Task to carry out: Across the entries below, how many lines contain the string "down"? Only the number is wanted.

Segment Start: The input

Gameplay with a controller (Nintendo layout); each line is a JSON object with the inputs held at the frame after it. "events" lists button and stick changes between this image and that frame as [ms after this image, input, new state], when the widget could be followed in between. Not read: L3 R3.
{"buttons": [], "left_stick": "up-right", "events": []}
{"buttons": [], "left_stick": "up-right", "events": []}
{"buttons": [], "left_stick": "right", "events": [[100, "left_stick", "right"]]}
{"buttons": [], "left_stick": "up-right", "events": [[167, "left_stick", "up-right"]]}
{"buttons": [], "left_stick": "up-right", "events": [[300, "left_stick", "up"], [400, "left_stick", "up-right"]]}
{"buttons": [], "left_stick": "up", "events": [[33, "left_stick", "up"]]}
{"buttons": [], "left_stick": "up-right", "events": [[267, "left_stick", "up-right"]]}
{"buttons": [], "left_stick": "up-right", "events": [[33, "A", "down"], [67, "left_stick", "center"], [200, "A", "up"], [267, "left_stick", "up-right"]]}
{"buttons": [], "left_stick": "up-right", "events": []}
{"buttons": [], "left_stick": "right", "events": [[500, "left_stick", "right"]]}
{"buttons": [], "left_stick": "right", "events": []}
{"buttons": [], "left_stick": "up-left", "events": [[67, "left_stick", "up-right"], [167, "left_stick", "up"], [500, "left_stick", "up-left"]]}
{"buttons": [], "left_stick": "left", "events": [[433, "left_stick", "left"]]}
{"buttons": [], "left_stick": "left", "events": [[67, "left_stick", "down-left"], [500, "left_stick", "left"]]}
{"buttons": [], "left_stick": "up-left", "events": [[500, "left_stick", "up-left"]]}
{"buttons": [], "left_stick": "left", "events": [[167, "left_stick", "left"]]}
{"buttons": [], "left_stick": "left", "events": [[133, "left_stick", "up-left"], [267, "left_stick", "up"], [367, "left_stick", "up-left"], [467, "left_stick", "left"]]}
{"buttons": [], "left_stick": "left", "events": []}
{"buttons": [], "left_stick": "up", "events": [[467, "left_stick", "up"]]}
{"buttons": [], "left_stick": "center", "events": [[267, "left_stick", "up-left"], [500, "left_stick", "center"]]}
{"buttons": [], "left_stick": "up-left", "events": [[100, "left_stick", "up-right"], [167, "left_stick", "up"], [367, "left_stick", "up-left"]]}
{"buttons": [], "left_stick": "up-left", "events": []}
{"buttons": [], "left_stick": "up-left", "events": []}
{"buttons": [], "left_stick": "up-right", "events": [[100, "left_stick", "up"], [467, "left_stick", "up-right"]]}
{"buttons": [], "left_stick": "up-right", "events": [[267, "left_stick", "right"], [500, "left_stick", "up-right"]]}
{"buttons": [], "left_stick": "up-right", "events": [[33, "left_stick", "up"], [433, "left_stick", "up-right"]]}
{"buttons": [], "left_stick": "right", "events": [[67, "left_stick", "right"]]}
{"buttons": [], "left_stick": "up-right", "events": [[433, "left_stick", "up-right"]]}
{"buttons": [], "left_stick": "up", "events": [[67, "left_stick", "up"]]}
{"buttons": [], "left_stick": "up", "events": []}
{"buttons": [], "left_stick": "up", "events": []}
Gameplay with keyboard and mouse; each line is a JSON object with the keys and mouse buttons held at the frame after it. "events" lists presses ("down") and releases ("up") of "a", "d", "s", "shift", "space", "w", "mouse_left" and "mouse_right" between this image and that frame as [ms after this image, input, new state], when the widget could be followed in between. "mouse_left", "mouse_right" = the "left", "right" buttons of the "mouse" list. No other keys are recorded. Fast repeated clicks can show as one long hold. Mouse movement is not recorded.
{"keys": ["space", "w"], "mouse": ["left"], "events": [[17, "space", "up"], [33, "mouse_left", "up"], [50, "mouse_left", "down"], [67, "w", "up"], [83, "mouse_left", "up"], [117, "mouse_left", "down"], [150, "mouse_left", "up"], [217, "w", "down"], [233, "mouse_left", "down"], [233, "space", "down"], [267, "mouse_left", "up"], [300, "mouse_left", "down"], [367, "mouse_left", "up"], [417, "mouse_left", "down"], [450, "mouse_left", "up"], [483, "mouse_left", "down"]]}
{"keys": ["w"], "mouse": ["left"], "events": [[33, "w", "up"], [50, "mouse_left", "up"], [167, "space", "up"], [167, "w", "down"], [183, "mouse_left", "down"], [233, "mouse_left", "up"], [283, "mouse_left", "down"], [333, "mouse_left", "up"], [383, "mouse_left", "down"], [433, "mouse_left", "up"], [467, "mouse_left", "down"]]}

Segment End: The input

Final answer: 5